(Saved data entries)

---------------

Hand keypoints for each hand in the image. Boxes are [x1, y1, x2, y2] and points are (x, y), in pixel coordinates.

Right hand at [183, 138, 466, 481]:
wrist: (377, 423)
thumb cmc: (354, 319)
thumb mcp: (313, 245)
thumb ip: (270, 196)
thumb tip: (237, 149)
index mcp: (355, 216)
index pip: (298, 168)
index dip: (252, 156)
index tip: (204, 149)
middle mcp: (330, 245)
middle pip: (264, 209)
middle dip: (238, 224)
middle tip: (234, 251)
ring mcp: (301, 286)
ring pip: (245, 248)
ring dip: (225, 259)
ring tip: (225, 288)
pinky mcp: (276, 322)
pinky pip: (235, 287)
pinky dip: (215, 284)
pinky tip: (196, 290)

---------------

ACTIVITY: Take every line from the data that contains the word "thumb".

TASK RESPONSE:
thumb cmc: (354, 319)
thumb mcp: (313, 245)
thumb ip: (270, 196)
thumb tip: (237, 149)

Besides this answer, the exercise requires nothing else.